# Excerpts from a dataset:
++++++

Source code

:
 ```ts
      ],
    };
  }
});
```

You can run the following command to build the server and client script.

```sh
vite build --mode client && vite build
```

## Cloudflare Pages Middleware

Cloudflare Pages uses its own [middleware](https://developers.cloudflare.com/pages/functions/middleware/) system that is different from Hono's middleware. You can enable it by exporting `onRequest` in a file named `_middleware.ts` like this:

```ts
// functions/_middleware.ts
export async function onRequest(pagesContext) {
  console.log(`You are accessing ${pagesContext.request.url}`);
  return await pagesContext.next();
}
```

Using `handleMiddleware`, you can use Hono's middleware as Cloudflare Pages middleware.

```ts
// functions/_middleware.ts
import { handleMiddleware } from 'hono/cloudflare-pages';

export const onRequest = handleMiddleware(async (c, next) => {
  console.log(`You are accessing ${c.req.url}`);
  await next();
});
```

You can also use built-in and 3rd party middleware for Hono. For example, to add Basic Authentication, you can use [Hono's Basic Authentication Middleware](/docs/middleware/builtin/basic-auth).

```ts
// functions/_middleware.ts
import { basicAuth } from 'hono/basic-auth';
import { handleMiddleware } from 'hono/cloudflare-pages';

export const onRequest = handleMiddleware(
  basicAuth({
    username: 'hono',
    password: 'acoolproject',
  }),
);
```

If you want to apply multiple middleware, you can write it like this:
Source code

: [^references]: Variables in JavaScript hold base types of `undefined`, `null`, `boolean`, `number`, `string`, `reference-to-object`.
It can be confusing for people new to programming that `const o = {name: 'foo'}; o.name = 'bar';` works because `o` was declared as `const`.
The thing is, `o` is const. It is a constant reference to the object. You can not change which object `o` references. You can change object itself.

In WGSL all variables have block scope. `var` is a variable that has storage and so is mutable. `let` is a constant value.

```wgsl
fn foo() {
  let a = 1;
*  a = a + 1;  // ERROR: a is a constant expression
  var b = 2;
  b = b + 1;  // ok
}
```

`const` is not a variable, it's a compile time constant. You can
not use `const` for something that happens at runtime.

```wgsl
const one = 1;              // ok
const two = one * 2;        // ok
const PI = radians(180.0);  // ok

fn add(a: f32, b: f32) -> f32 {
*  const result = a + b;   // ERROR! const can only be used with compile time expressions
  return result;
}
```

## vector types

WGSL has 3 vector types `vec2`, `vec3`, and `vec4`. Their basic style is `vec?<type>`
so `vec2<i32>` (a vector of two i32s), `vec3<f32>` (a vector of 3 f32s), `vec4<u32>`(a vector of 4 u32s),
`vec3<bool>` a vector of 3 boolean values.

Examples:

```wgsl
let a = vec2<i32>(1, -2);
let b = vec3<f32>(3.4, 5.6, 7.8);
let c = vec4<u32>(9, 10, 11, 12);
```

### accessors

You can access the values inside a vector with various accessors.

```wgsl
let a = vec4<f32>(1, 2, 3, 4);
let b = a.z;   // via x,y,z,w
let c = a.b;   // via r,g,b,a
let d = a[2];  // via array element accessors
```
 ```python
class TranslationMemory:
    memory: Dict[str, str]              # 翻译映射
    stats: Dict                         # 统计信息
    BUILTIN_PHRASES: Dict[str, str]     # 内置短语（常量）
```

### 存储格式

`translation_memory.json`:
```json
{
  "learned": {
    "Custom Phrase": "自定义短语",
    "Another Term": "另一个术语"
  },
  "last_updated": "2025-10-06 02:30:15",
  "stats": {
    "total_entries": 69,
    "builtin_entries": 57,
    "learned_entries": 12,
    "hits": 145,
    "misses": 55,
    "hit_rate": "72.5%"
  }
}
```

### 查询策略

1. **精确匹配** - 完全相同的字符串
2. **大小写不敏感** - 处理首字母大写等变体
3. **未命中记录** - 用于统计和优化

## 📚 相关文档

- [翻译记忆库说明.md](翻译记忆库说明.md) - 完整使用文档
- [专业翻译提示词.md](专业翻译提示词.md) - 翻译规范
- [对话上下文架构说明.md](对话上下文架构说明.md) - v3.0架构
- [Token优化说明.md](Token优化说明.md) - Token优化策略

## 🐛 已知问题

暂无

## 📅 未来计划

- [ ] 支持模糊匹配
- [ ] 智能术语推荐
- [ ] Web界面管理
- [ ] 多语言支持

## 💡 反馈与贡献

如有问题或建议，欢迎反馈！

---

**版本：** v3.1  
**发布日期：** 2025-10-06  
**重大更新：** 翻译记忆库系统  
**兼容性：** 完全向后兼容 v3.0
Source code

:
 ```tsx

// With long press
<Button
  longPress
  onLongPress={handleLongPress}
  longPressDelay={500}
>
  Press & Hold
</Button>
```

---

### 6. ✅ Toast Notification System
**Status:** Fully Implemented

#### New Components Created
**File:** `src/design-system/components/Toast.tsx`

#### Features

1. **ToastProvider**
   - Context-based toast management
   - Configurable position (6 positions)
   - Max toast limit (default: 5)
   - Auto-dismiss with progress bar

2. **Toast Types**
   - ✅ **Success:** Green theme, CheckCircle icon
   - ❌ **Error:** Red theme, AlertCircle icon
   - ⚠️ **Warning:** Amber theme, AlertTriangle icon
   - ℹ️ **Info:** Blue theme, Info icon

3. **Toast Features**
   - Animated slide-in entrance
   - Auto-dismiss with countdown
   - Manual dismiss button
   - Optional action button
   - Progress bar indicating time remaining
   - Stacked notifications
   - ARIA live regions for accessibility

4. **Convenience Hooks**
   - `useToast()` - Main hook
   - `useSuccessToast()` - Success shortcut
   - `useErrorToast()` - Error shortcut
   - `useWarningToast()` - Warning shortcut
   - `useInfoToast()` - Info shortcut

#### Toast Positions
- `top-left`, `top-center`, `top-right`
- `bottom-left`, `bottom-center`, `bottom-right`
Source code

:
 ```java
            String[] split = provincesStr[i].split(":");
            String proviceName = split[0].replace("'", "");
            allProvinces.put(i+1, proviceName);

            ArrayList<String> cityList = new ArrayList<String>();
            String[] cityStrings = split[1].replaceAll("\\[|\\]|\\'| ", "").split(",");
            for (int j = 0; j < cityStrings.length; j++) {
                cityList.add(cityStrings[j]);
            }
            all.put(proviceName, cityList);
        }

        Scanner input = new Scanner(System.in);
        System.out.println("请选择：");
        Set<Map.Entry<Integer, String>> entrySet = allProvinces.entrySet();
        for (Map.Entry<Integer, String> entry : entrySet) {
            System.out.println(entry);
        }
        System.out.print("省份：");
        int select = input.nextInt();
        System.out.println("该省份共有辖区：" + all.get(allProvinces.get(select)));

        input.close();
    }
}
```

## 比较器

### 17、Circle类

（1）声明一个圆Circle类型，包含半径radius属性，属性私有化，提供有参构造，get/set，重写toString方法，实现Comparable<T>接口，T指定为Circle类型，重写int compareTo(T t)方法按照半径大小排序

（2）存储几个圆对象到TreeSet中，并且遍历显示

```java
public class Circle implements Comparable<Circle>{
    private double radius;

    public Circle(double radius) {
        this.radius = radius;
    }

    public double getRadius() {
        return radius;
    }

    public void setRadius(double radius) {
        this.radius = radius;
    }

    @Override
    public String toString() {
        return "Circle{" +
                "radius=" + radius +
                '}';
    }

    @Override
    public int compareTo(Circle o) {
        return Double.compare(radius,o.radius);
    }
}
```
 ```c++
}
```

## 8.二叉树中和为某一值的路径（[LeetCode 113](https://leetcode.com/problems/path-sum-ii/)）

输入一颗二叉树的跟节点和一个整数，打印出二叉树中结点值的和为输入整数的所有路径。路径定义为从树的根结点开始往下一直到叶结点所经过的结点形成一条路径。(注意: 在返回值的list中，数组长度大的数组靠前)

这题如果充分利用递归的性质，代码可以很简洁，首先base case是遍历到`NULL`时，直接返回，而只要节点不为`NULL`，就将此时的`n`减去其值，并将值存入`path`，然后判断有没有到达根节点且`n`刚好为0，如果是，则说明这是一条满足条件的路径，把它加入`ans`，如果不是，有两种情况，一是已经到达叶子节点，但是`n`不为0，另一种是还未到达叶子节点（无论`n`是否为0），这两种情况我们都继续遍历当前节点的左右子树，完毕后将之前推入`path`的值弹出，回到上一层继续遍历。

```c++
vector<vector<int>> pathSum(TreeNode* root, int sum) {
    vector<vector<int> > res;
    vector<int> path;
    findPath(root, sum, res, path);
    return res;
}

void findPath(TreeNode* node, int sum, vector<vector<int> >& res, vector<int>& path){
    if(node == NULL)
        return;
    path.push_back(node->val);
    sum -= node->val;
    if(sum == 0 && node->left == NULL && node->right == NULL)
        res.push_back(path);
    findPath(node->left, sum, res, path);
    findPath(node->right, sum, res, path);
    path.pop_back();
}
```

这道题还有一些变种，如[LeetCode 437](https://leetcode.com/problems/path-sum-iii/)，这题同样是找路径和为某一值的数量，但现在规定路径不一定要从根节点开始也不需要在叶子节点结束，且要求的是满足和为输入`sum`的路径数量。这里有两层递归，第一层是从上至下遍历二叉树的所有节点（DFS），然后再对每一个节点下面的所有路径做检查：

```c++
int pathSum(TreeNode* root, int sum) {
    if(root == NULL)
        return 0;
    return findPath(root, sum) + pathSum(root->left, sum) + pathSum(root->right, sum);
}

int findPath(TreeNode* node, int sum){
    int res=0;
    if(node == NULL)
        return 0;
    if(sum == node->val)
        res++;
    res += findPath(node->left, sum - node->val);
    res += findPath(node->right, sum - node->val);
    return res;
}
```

++++++

# ACTIVITY:
Tally of lines with the word "return": work out how many lines in the records hold it, and give that number only.

# OUTPUT:
11